Finalmente, o motorista de Laura chegou, a garota se despediu de todas as mulheres que estavam no salão, entre as quais obviaram que Valeria ainda não retornaria a este. Todas em suas cabeças tinham a ideia de que ela estava ocupada cuidando de seus gêmeos; no entanto, estavam muito longe da realidade.
Marco e Valeria se encontravam imersos em uma sessão de beijos e carícias, como há muito tempo não tinham oportunidade. Valeria conseguiu ver as luzes do carro que se afastava, foi aí onde reagiu percebendo que não havia retornado para ver as garotas.
— Marco... Marco... As garotas estão no salão... — disse Valeria, toda corada.
— E...? — Disse Marco, ainda beijando sua pele e apertando seu corpo contra o dele.
— Marco... Devo ir vê-las... — Disse Valeria um tanto desconcentrada.
— Mais um pouquinho... Não sei quando poderemos ter um momento assim novamente. — disse Marco, perdido no que tinha diante dele.
O homem gostava de ver como sua esposa se contorcia de prazer debaixo dele, aquela mesa estava uma bagunça, mas nada importava, ele queria aproveitar, ter sua esposa assim era todo um prazer.
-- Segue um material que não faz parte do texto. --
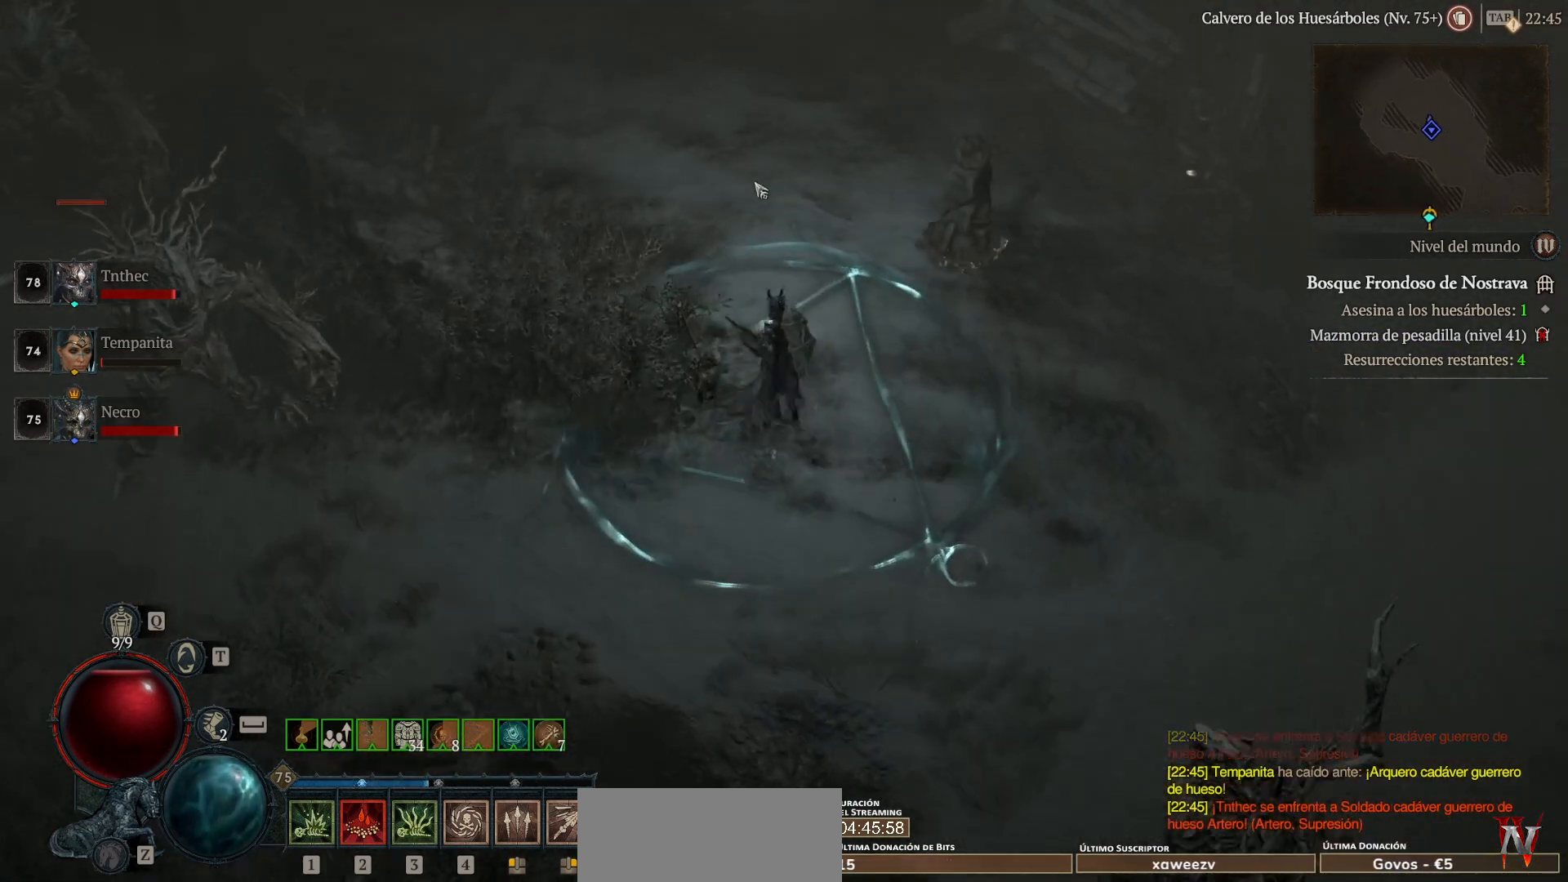
{"keys": [], "mouse": ["left"], "events": [[280, "mouse_left", "up"], [440, "mouse_left", "down"]]}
Enquanto isso, no salão as garotas, já um pouco cansadas, iam pouco a pouco se levantando para finalmente ir descansar, havia sido um dia longo e cansativo. Paloma esperava ver sua mãe, mas supunha que os pequenos a precisavam, cansada caminhou até seu quarto e ao abri-lo, sentiu nostalgia, ao entrar nele, tudo estava tal qual deixou.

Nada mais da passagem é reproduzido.